WRITTEN TASK: Return the listing in full and exactly, but without a single picture.

DATA RECORDS:
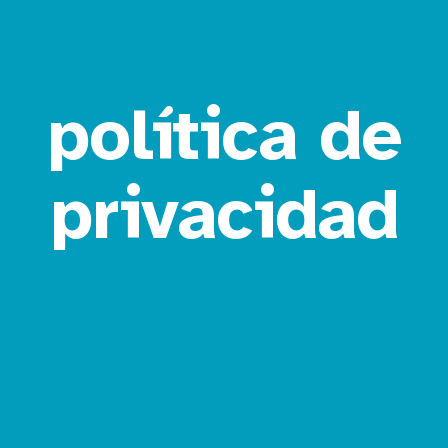
política de
privacidad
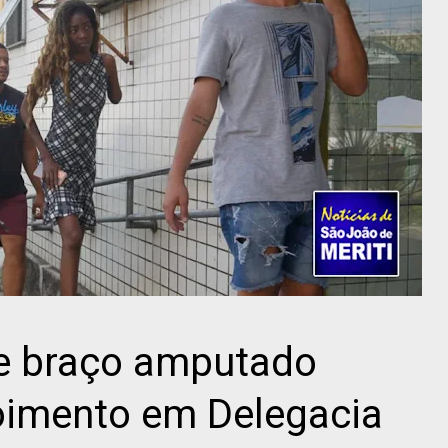
ve braço amputado
oimento em Delegacia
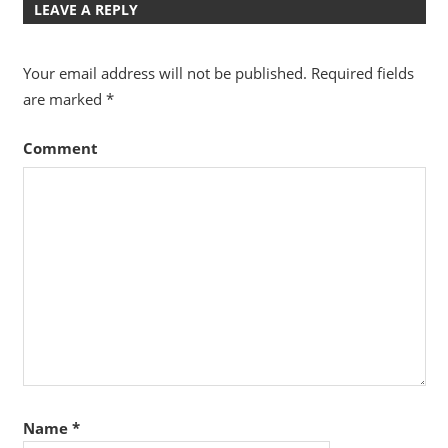
LEAVE A REPLY
Your email address will not be published.
Required fields
are marked
*
Comment
Name
*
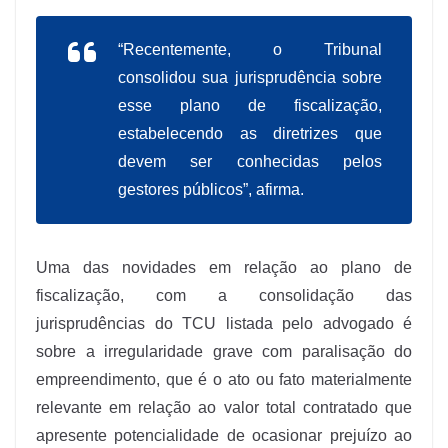
“Recentemente, o Tribunal
consolidou sua jurisprudência sobre
esse plano de fiscalização,
estabelecendo as diretrizes que
devem ser conhecidas pelos
gestores públicos”, afirma.
Uma das novidades em relação ao plano de
fiscalização, com a consolidação das
jurisprudências do TCU listada pelo advogado é
sobre a irregularidade grave com paralisação do
empreendimento, que é o ato ou fato materialmente
relevante em relação ao valor total contratado que
apresente potencialidade de ocasionar prejuízo ao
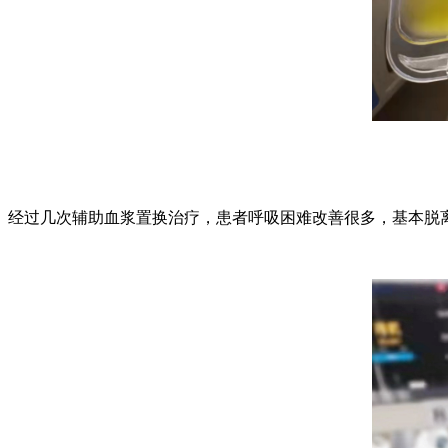
经过几次辅助血浆置换治疗，患者呼吸困难改善很多，基本脱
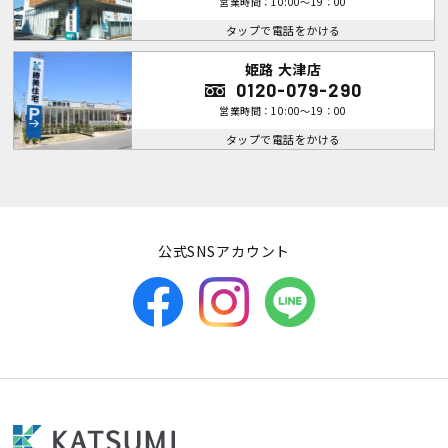
営業時間：10:00～19：00
タップで電話をかける
姫路 大津店
0120-079-290
営業時間：10:00～19：00
タップで電話をかける
公式SNSアカウント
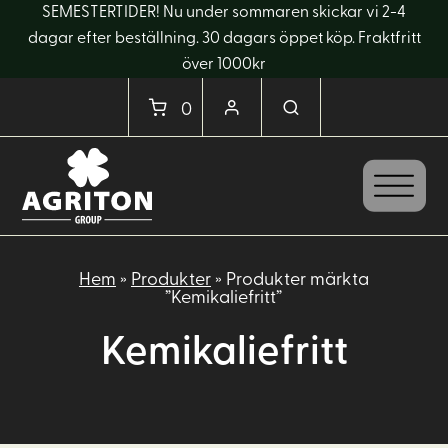
SEMESTERTIDER! Nu under sommaren skickar vi 2-4
dagar efter beställning. 30 dagars öppet köp. Fraktfritt
över 1000kr
0
Hem
»
Produkter
»
Produkter märkta
”Kemikaliefritt”
Kemikaliefritt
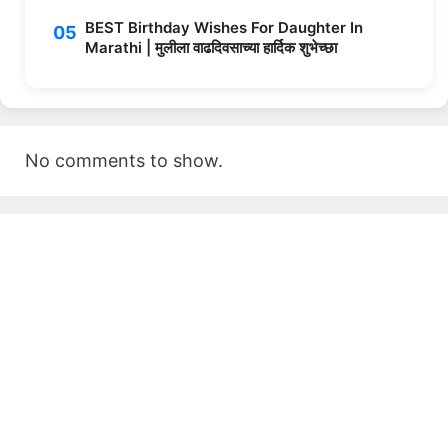
BEST Birthday Wishes For Daughter In
Marathi | मुलीला वाढदिवसाच्या हार्दिक शुभेच्छा
No comments to show.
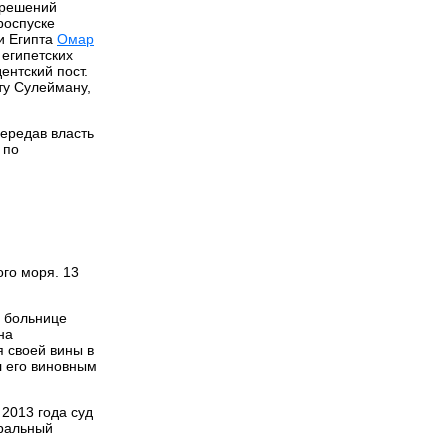
 решений
роспуске
и Египта
Омар
 египетских
ентский пост.
ту Сулейману,
ередав власть
 по
го моря. 13
в больнице
на
я своей вины в
л его виновным
2013 года суд
еральный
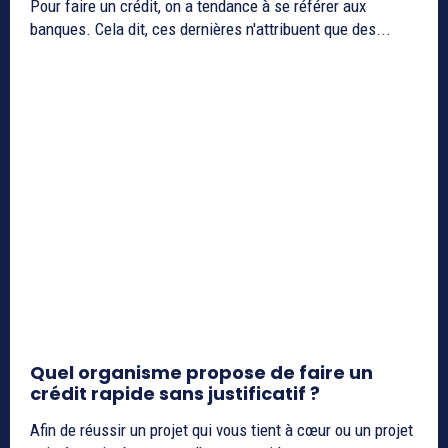
Pour faire un crédit, on a tendance à se référer aux
banques. Cela dit, ces dernières n'attribuent que des...
Quel organisme propose de faire un
crédit rapide sans justificatif ?
Afin de réussir un projet qui vous tient à cœur ou un projet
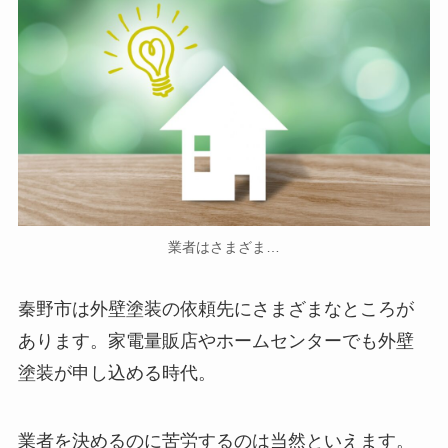
業者はさまざま…
秦野市は外壁塗装の依頼先にさまざまなところが
あります。家電量販店やホームセンターでも外壁
塗装が申し込める時代。
業者を決めるのに苦労するのは当然といえます。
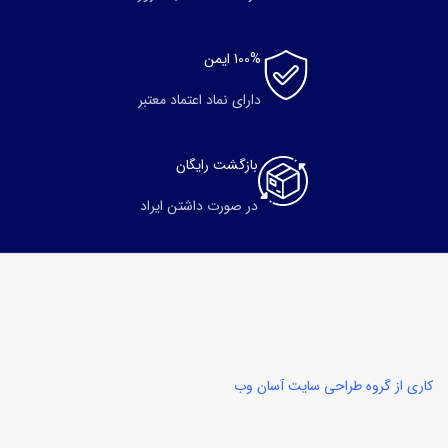
100% ایمن
دارای نماد اعتماد معتبر
بازگشت رایگان
در صورت داشتن ایراد
کاری از گروه طراحی سایت آسان وب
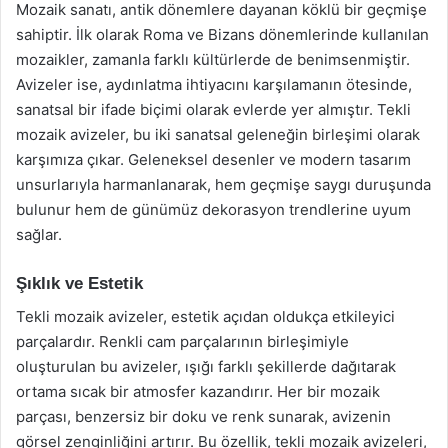
Mozaik sanatı, antik dönemlere dayanan köklü bir geçmişe
sahiptir. İlk olarak Roma ve Bizans dönemlerinde kullanılan
mozaikler, zamanla farklı kültürlerde de benimsenmiştir.
Avizeler ise, aydınlatma ihtiyacını karşılamanın ötesinde,
sanatsal bir ifade biçimi olarak evlerde yer almıştır. Tekli
mozaik avizeler, bu iki sanatsal geleneğin birleşimi olarak
karşımıza çıkar. Geleneksel desenler ve modern tasarım
unsurlarıyla harmanlanarak, hem geçmişe saygı duruşunda
bulunur hem de günümüz dekorasyon trendlerine uyum
sağlar.
Şıklık ve Estetik
Tekli mozaik avizeler, estetik açıdan oldukça etkileyici
parçalardır. Renkli cam parçalarının birleşimiyle
oluşturulan bu avizeler, ışığı farklı şekillerde dağıtarak
ortama sıcak bir atmosfer kazandırır. Her bir mozaik
parçası, benzersiz bir doku ve renk sunarak, avizenin
görsel zenginliğini artırır. Bu özellik, tekli mozaik avizeleri,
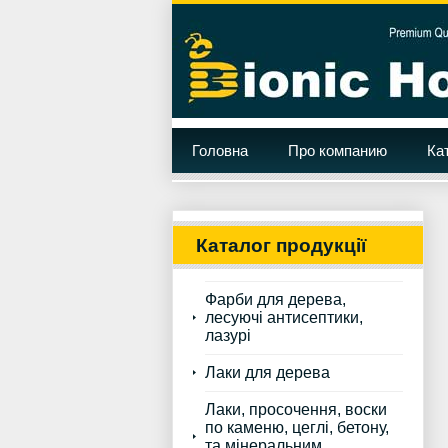
Головна
Про компанию
Ка
Каталог продукції
Фарби для дерева,
лесуючі антисептики,
лазурі
Лаки для дерева
Лаки, просочення, воски
по каменю, цеглі, бетону,
та мінеральним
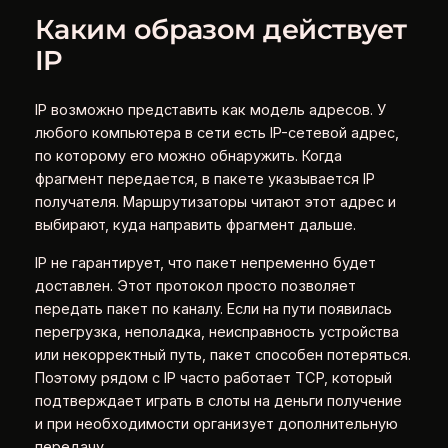
Каким образом действует
IP
IP возможно представить как модель адресов. У
любого компьютера в сети есть IP-сетевой адрес,
по которому его можно обнаружить. Когда
фрагмент передается, в пакете указывается IP
получателя. Маршрутизаторы читают этот адрес и
выбирают, куда направить фрагмент дальше.
IP не гарантирует, что пакет непременно будет
доставлен. Этот протокол просто позволяет
передать пакет по каналу. Если на пути появилась
перегрузка, неполадка, неисправность устройства
или некорректный путь, пакет способен потеряться.
Поэтому рядом с IP часто работает TCP, который
подтверждает играть в слоты на деньги получение
и при необходимости организует дополнительную
передачу.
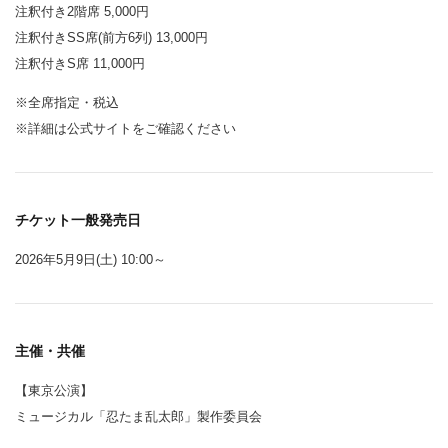
注釈付き2階席 5,000円
注釈付きSS席(前方6列) 13,000円
注釈付きS席 11,000円
※全席指定・税込
※詳細は公式サイトをご確認ください
チケット一般発売日
2026年5月9日(土) 10:00～
主催・共催
【東京公演】
ミュージカル「忍たま乱太郎」製作委員会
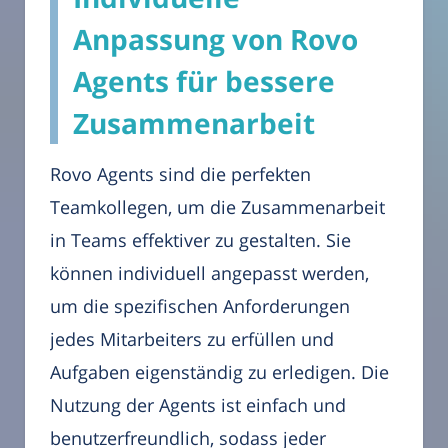
Anpassung von Rovo
Agents für bessere
Zusammenarbeit
Rovo Agents sind die perfekten
Teamkollegen, um die Zusammenarbeit
in Teams effektiver zu gestalten. Sie
können individuell angepasst werden,
um die spezifischen Anforderungen
jedes Mitarbeiters zu erfüllen und
Aufgaben eigenständig zu erledigen. Die
Nutzung der Agents ist einfach und
benutzerfreundlich, sodass jeder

TASK RESPONSE:
política de
privacidad
ve braço amputado
oimento em Delegacia
LEAVE A REPLY
Your email address will not be published.
Required fields
are marked
*
Comment
Name
*
“Recentemente, o Tribunal
consolidou sua jurisprudência sobre
esse plano de fiscalização,
estabelecendo as diretrizes que
devem ser conhecidas pelos
gestores públicos”, afirma.
Uma das novidades em relação ao plano de
fiscalização, com a consolidação das
jurisprudências do TCU listada pelo advogado é
sobre a irregularidade grave com paralisação do
empreendimento, que é o ato ou fato materialmente
relevante em relação ao valor total contratado que
apresente potencialidade de ocasionar prejuízo ao
经过几次辅助血浆置换治疗，患者呼吸困难改善很多，基本脱
営業時間：10:00～19：00
タップで電話をかける
姫路 大津店
0120-079-290
営業時間：10:00～19：00
タップで電話をかける
公式SNSアカウント
SEMESTERTIDER! Nu under sommaren skickar vi 2-4
dagar efter beställning. 30 dagars öppet köp. Fraktfritt
över 1000kr
0
Hem
»
Produkter
»
Produkter märkta
”Kemikaliefritt”
Kemikaliefritt
BEST Birthday Wishes For Daughter In
Marathi | मुलीला वाढदिवसाच्या हार्दिक शुभेच्छा
No comments to show.
 решений
роспуске
и Египта
Омар
 египетских
ентский пост.
ту Сулейману,
ередав власть
 по
го моря. 13
в больнице
на
я своей вины в
л его виновным
2013 года суд
еральный
Pour faire un crédit, on a tendance à se référer aux
banques. Cela dit, ces dernières n'attribuent que des...
Quel organisme propose de faire un
crédit rapide sans justificatif ?
Afin de réussir un projet qui vous tient à cœur ou un projet
業者はさまざま…
秦野市は外壁塗装の依頼先にさまざまなところが
あります。家電量販店やホームセンターでも外壁
塗装が申し込める時代。
業者を決めるのに苦労するのは当然といえます。
100% ایمن
دارای نماد اعتماد معتبر
بازگشت رایگان
در صورت داشتن ایراد
کاری از گروه طراحی سایت آسان وب
Mozaik sanatı, antik dönemlere dayanan köklü bir geçmişe
sahiptir. İlk olarak Roma ve Bizans dönemlerinde kullanılan
mozaikler, zamanla farklı kültürlerde de benimsenmiştir.
Avizeler ise, aydınlatma ihtiyacını karşılamanın ötesinde,
sanatsal bir ifade biçimi olarak evlerde yer almıştır. Tekli
mozaik avizeler, bu iki sanatsal geleneğin birleşimi olarak
karşımıza çıkar. Geleneksel desenler ve modern tasarım
unsurlarıyla harmanlanarak, hem geçmişe saygı duruşunda
bulunur hem de günümüz dekorasyon trendlerine uyum
sağlar.
Şıklık ve Estetik
Tekli mozaik avizeler, estetik açıdan oldukça etkileyici
parçalardır. Renkli cam parçalarının birleşimiyle
oluşturulan bu avizeler, ışığı farklı şekillerde dağıtarak
ortama sıcak bir atmosfer kazandırır. Her bir mozaik
parçası, benzersiz bir doku ve renk sunarak, avizenin
görsel zenginliğini artırır. Bu özellik, tekli mozaik avizeleri,
Головна
Про компанию
Ка
Каталог продукції
Фарби для дерева,
лесуючі антисептики,
лазурі
Лаки для дерева
Лаки, просочення, воски
по каменю, цеглі, бетону,
та мінеральним
Каким образом действует
IP
IP возможно представить как модель адресов. У
любого компьютера в сети есть IP-сетевой адрес,
по которому его можно обнаружить. Когда
фрагмент передается, в пакете указывается IP
получателя. Маршрутизаторы читают этот адрес и
выбирают, куда направить фрагмент дальше.
IP не гарантирует, что пакет непременно будет
доставлен. Этот протокол просто позволяет
передать пакет по каналу. Если на пути появилась
перегрузка, неполадка, неисправность устройства
или некорректный путь, пакет способен потеряться.
Поэтому рядом с IP часто работает TCP, который
подтверждает играть в слоты на деньги получение
и при необходимости организует дополнительную
передачу.
注釈付き2階席 5,000円
注釈付きSS席(前方6列) 13,000円
注釈付きS席 11,000円
※全席指定・税込
※詳細は公式サイトをご確認ください
チケット一般発売日
2026年5月9日(土) 10:00～
主催・共催
【東京公演】
ミュージカル「忍たま乱太郎」製作委員会
Anpassung von Rovo
Agents für bessere
Zusammenarbeit
Rovo Agents sind die perfekten
Teamkollegen, um die Zusammenarbeit
in Teams effektiver zu gestalten. Sie
können individuell angepasst werden,
um die spezifischen Anforderungen
jedes Mitarbeiters zu erfüllen und
Aufgaben eigenständig zu erledigen. Die
Nutzung der Agents ist einfach und
benutzerfreundlich, sodass jeder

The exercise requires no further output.